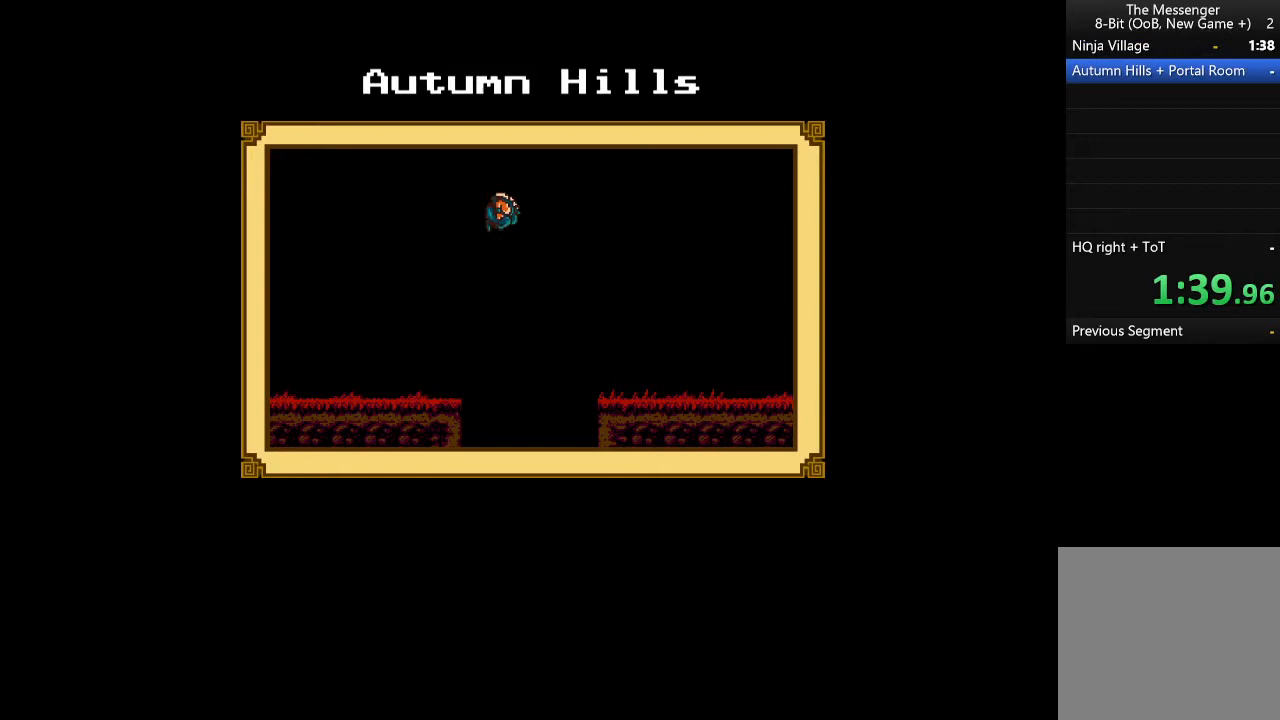
{"buttons": [], "left_stick": "right", "events": []}
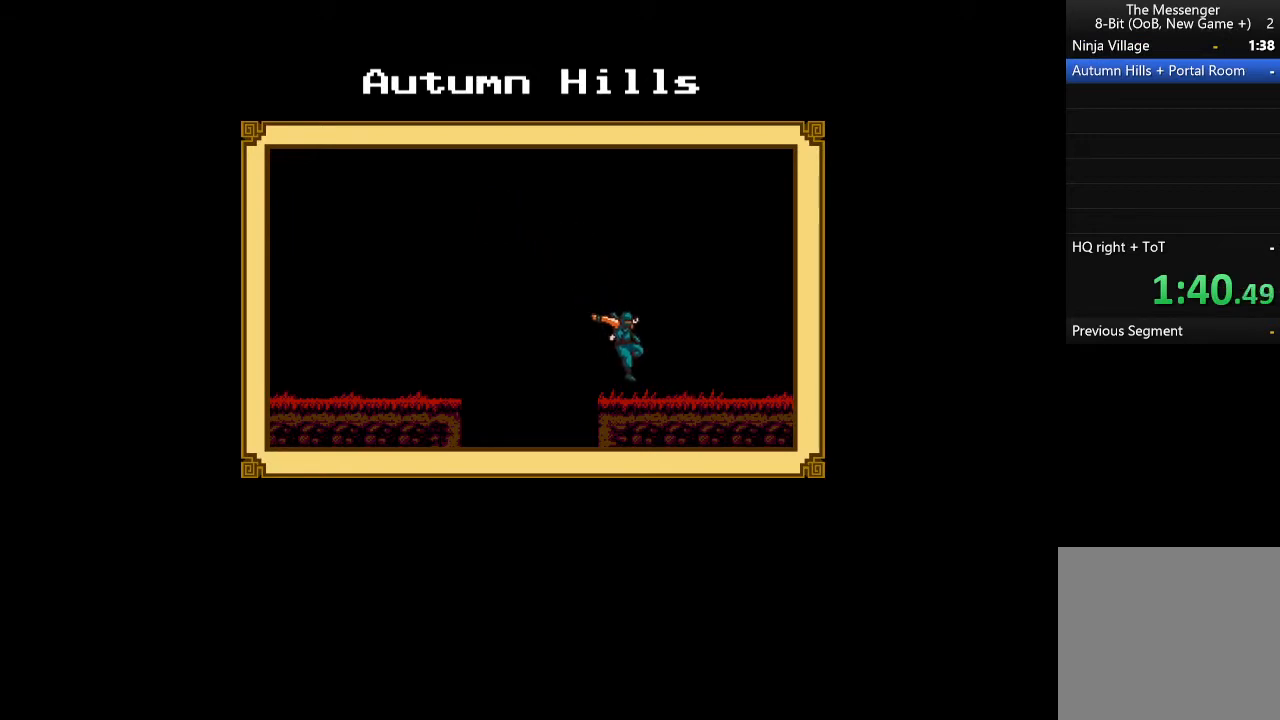
{"buttons": [], "left_stick": "right", "events": []}
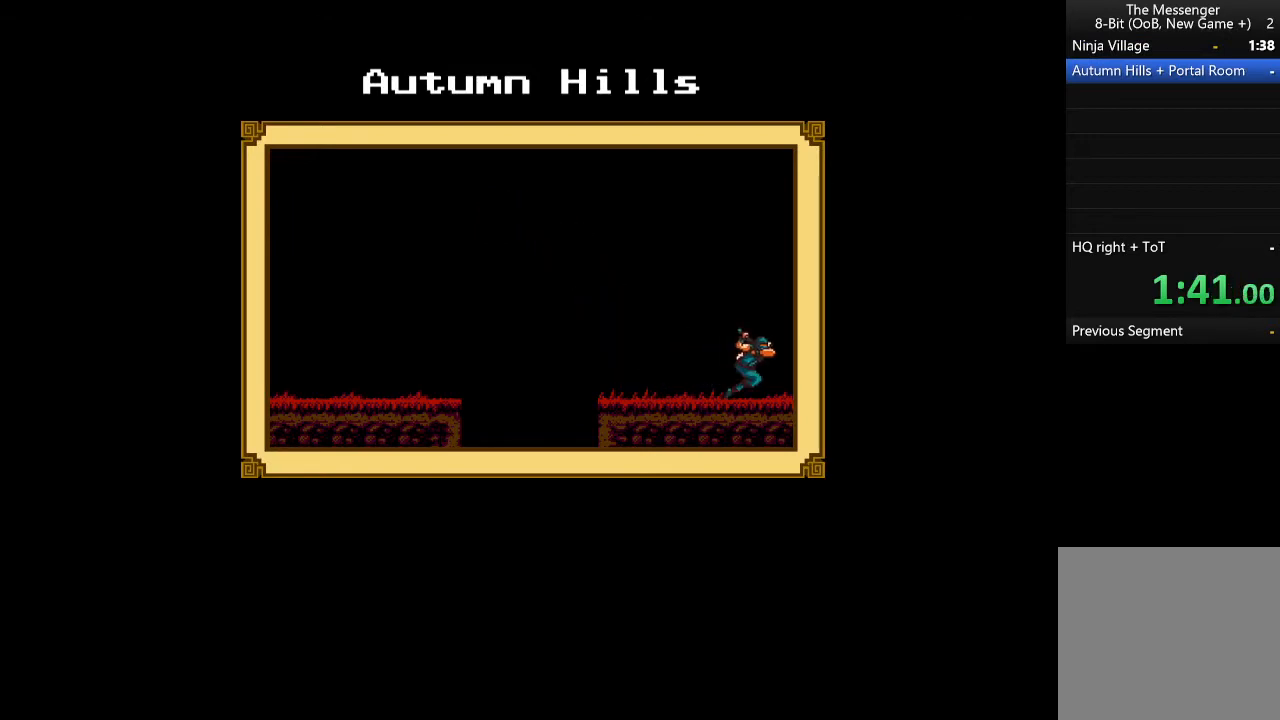
{"buttons": [], "left_stick": "right", "events": []}
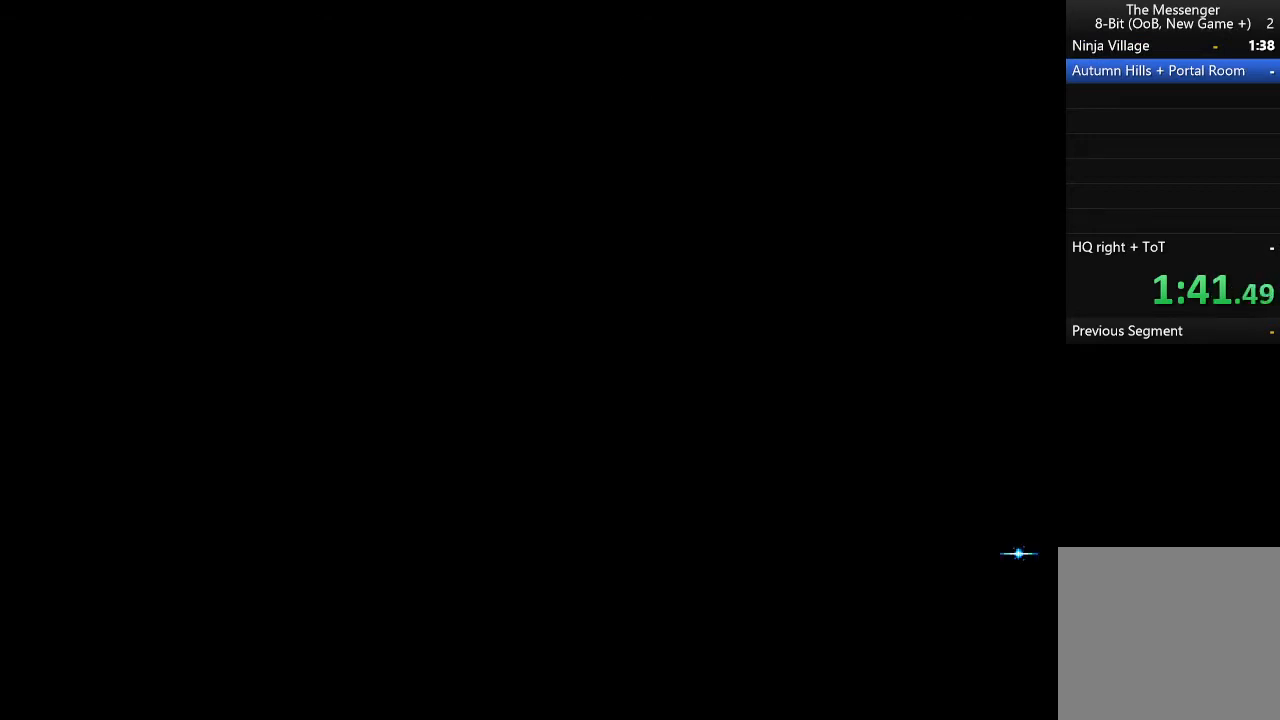
{"buttons": [], "left_stick": "right", "events": []}
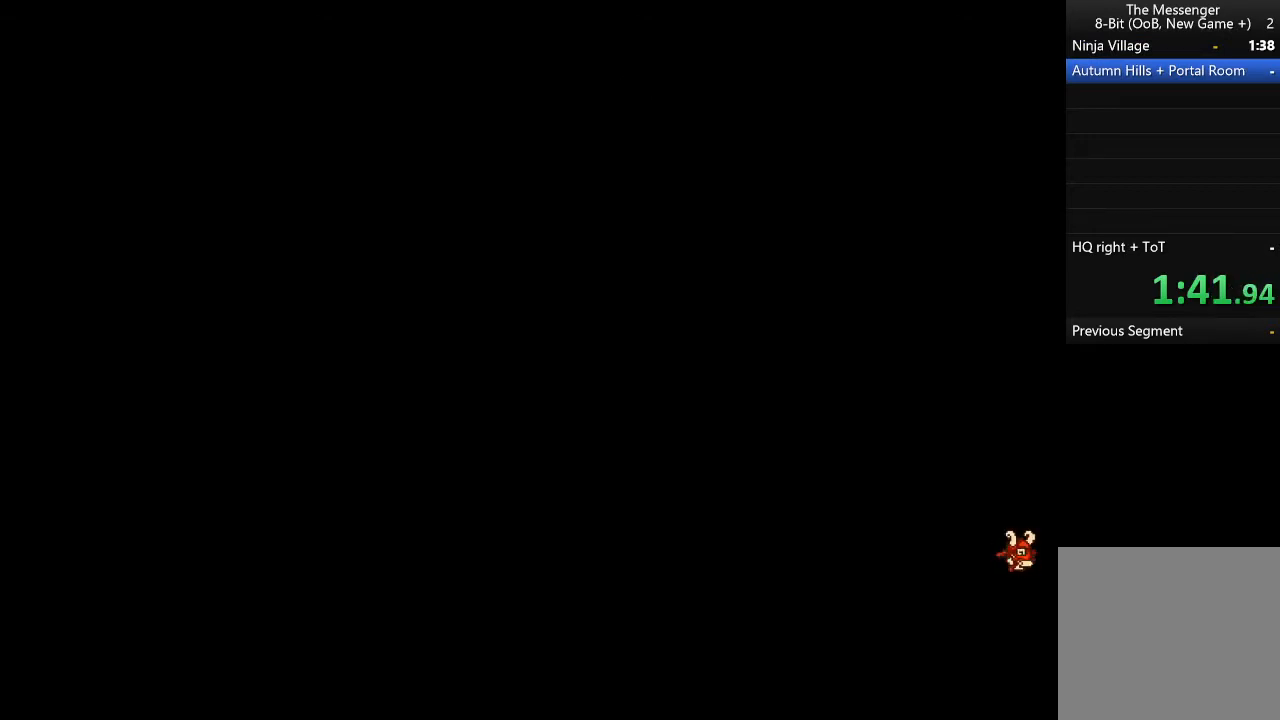
{"buttons": [], "left_stick": "right", "events": []}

REQUIREMENT:
What is needed here is each line above set down word for word, minus the images.

RESPONSE AREA:
{"buttons": [], "left_stick": "right", "events": []}
{"buttons": [], "left_stick": "right", "events": []}
{"buttons": [], "left_stick": "right", "events": []}
{"buttons": [], "left_stick": "right", "events": []}
{"buttons": [], "left_stick": "right", "events": []}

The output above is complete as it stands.